Yes they will get card-present rates. The key to LoopPay is just that it STRONGLY transmits the same magnetic stripe info that your credit card feeds through the swiper. The reader knows no difference.

The downside is that the actually mag stripe info is now stored with LoopPay AND on your phone. No tokenization.
 
Would it kill Samsung (or any of the other android vendors) to come up with an original idea for once?

Why are they always trying to play catch-up?

Why not come up with something new?


you think all of apple's ideas are original? lmao
 
Pardon my ignorance, but how does this "magnetic field" technology work with a non-NFC POS terminal?

The article says you can just wave your phone (which is in a special LoopPay case) near the terminal and your card will be registered by over 90% of terminals in use today. Really? I didn't know something like that was possible with the 10+ year old POS terminals out there.

And what's keeping someone from hanging out near the register with a skimmer and intercepting the magstripe data that's transmitted within the magnetic field?
 
I believe the card info is stored on the iPhone but is encrypted and inaccessible. It generates tokens to NFC terminals to verify with banks and so no cc info is passed from phone to NFC terminal. But definitely more secure.

The original card info (i.e. the number stamped on the card) is NOT stored in the iPhone. The "card number" used by the iPhone is a "token" that looks exactly like a card number, but is guaranteed to not be the number of a real card.

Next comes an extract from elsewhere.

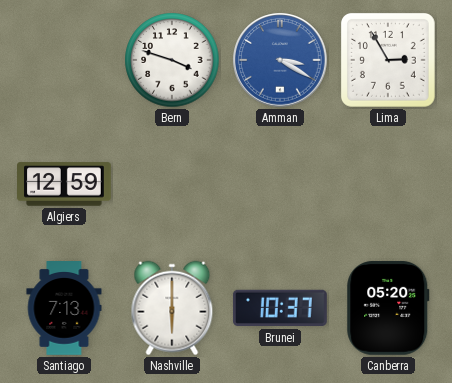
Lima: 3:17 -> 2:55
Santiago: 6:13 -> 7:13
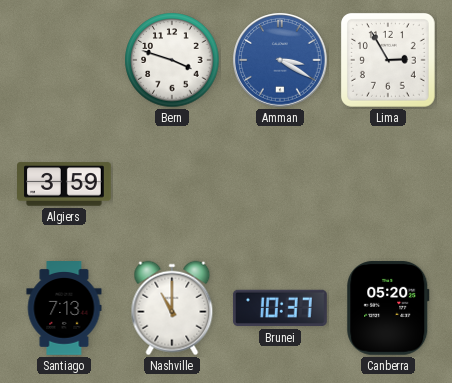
Algiers: 12:59 -> 3:59
Nashville: 6:00 -> 11:00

So, for example, if you sigh up a Visa card for Apple Pay, your iPhone gets a Device Access Number (DAN) that looks exactly like a standard Visa card number. But Visa knows that it's issued to a device (your iPhone) and not to a card. So if that number is put on a card then Visa will reject it as invalid (that is, no "cloning" is possible).

During the Apple Pay transaction, the number IS passed to the NFC terminal (the DAN, that is, not your actual credit card number, because the iPhone does NOT have that). Visa recognizes this DAN and processes the transaction (it has the mapping of DAN to real card numbers, and sends the real card number to your bank).

As I understand it, your iPhone does not have your actual credit card info at all, encrypted or otherwise.